ENTRIES SUPPLIED:
--------------------

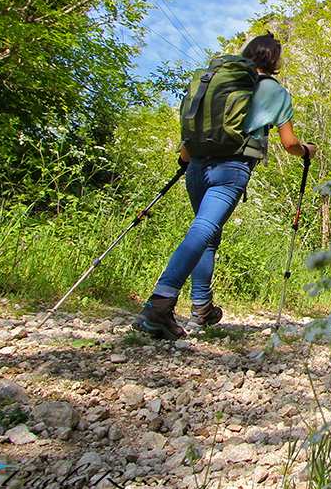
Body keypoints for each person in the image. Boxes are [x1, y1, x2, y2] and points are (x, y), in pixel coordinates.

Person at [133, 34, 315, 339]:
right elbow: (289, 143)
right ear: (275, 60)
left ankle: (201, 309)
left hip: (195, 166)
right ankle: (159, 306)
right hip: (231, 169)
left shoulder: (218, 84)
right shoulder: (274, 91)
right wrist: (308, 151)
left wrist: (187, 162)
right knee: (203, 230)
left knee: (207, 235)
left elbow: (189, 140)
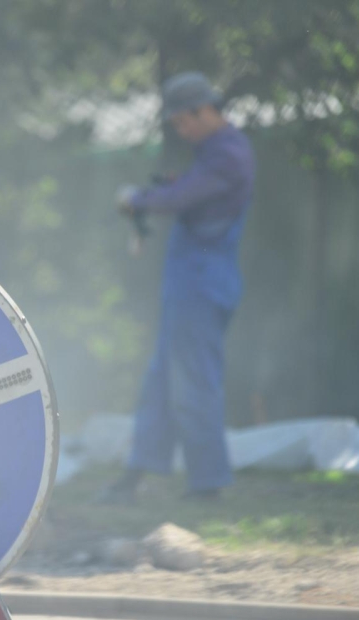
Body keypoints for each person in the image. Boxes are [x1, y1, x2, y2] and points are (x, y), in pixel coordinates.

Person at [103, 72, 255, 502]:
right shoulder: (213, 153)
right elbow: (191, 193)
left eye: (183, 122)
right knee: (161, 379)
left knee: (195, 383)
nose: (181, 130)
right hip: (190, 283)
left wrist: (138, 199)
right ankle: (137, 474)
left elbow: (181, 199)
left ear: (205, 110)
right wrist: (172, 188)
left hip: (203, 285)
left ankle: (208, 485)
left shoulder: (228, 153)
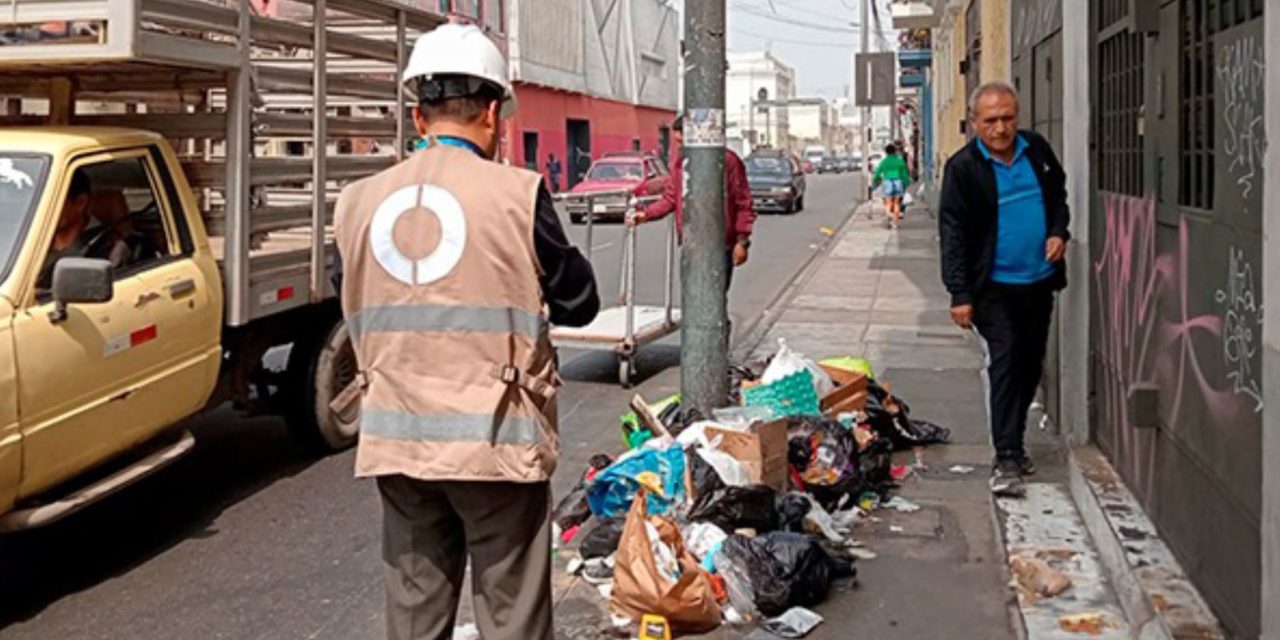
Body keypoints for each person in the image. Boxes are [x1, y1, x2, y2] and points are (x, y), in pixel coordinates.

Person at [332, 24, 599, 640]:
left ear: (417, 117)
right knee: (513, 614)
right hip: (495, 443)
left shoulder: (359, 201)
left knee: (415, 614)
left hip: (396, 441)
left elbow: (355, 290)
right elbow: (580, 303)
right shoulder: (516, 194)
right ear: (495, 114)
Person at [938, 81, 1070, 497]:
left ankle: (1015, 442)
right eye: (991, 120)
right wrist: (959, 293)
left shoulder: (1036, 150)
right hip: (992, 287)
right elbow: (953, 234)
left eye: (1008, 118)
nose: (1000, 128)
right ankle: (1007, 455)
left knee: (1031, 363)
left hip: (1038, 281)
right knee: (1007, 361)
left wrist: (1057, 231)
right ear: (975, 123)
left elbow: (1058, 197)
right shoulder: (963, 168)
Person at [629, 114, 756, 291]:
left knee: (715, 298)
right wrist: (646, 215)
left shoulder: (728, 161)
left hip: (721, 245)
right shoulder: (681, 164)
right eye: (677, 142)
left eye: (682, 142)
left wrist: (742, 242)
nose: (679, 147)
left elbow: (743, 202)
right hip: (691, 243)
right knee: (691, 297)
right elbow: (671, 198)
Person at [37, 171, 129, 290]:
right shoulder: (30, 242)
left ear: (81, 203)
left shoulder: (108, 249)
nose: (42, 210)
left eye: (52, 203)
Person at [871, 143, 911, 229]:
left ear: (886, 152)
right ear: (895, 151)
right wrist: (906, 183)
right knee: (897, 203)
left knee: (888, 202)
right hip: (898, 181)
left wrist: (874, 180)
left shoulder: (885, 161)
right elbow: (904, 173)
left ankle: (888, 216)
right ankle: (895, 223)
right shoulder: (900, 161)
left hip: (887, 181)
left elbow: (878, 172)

--------------------

THE TASK: Print nothing except the lines above from the one containing "left knee: (207, 235)" down to the one containing "right knee: (161, 379)", both included, exactly as written and free of pictures.

RESULT OF THE TASK:
left knee: (207, 235)
left elbow: (189, 140)
Body keypoints for each person in the image. Boxes are [x1, y1, x2, y2] and points are (x, y), in pixel coordinates.

Person at [103, 72, 255, 502]:
right shoulder: (213, 153)
right elbow: (191, 193)
left eye: (183, 122)
right knee: (161, 379)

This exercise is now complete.